Liberté française et liberté américaine
La liberté d’expression dans son acception américaine est fondée bien entendu sur la notion de liberté, mais aussi sur celle de responsabilité. Défendre la totale liberté de la presse demande en contrepartie de pouvoir avoir confiance en une presse consciente de son devoir d’exercer cette liberté avec un esprit de responsabilité républicaine et citoyenne. Je ne suis pas sûre que la presse américaine ait toujours cet esprit, mais je crois en revanche que cette notion de responsabilité est effectivement essentielle dans le débat qui nous occupe aujourd’hui.
Pour en revenir à « Charlie Hebdo », je regrette personnellement le choix d’un timing bien malheureux : publier ces dessins au moment même où un film clairement anti-islam enflamme une bonne partie des pays de traditions musulmanes, et où des diplomates et des expatriés occidentaux craignent pour leur sécurité n’était sans doute pas la plus brillante des idées. La sécurité de nos ambassades, consulats et écoles a dû être renforcée dans certains pays en raison de représailles possibles contre la France.
Il est à souligner que même la Maison Blanche s’est permise de prendre position et de « mettre en doute » le choix de l’hebdomadaire français. Cette prise de position du président américain s’explique à la fois par la pression qu’il subit depuis l’attaque des ambassades américaines en Lybie et en Egypte dans le contexte de la campagne présidentielle et par le fait que, dans la culture américaine, ce type de déclaration y compris du chef de l’État est considéré comme normal dans un débat sur le libre exercice de la liberté d’expression.
Concilier liberté et responsabilité
Le choix éditorial de « Charlie Hebdo » rend plus difficile le travail des parlementaires qui, comme moi, sont toujours prêts à s’engager pour les libertés publiques. Toute liberté est susceptible d’abus, qu’il faut être prêts à assumer, car vouloir atteindre l’objectif de « zéro abus » supposerait de supprimer la liberté en question. Mais chaque abus donne aussi du grain à moudre à ceux qui préfèreraient justement que les libertés soient restreintes.
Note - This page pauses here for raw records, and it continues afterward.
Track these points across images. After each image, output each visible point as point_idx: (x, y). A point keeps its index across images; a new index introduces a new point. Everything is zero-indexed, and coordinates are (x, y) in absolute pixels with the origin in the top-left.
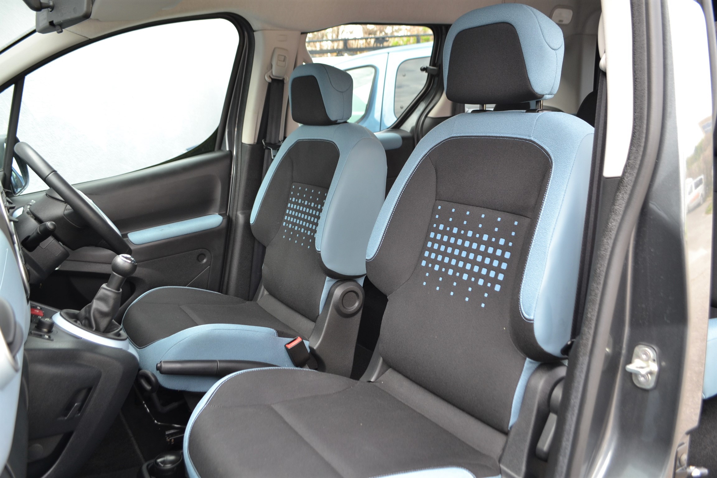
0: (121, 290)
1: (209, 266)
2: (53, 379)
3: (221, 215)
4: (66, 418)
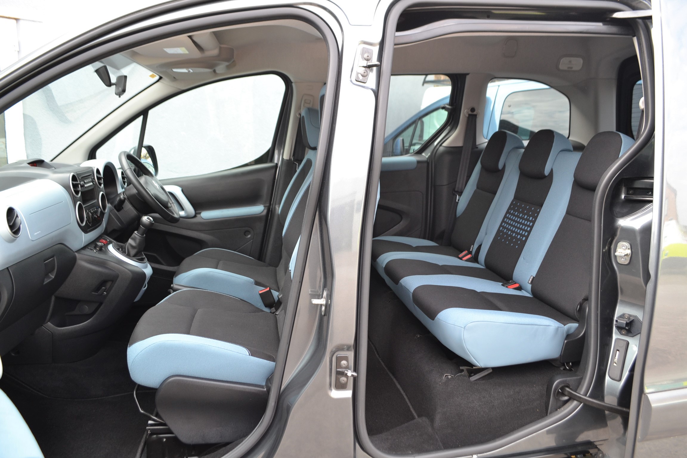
0: (145, 235)
1: (252, 240)
2: (90, 271)
3: (265, 206)
4: (97, 294)
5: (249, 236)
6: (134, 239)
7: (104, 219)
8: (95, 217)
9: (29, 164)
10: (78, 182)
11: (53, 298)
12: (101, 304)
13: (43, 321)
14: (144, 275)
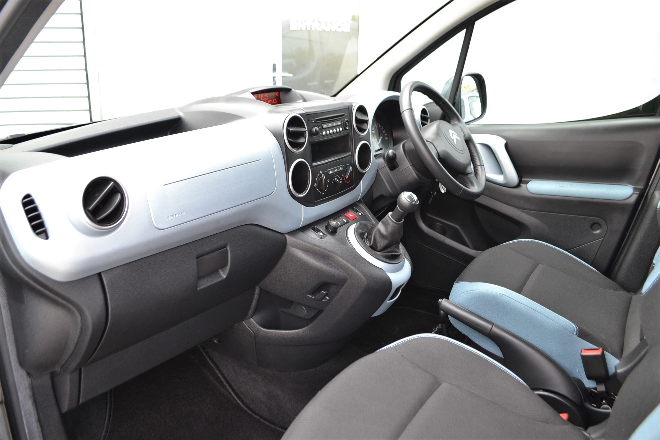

Si la dialectique du couple liberté-responsabilité est au cœur du débat, il est désormais nécessaire, après quelques jours de forte tension, de prendre quelques distances avec les événements actuels pour réaffirmer nos principes fondamentaux :
1. Le politique n’a pas à dicter sa conduite à la presse, même si certains choix éditoriaux peuvent avoir un impact fort sur les affaires du pays. Il n’est pas choquant que les décideurs publics et les élus de la République donnent leur avis sur l’opportunité d’un contenu public, mais leur rôle s’arrête là, à moins bien entendu que les limites fixées par la loi ne soient franchies (menaces, appel à la haine, calomnie, diffamation, notamment).
2. Le bien-fondé de notre combat pour la liberté d’expression et la laïcité ne doit pas être remis en cause par ce qui n’est au fond qu’un fait divers. Que la tradition anticléricale qui fait partie de l’ADN de « Charlie Hebdo », et qui égratigne souvent violemment toutes les religions, puisse choquer les croyants, c’est parfaitement compréhensible. Que certains, en revanche, puissent imaginer le retour du délit de blasphème est extrêmement dangereux.
La France est le pays des Lumières et des droits de l’Homme. La lutte contre l’obscurantisme et la liberté de chacun passent par la liberté de s’exprimer, de critiquer, de caricaturer. Nous ne devons pas craindre de réaffirmer nos convictions en la matière. La République ne doit pas reculer d’un millimètre devant les extrémismes de tous bords.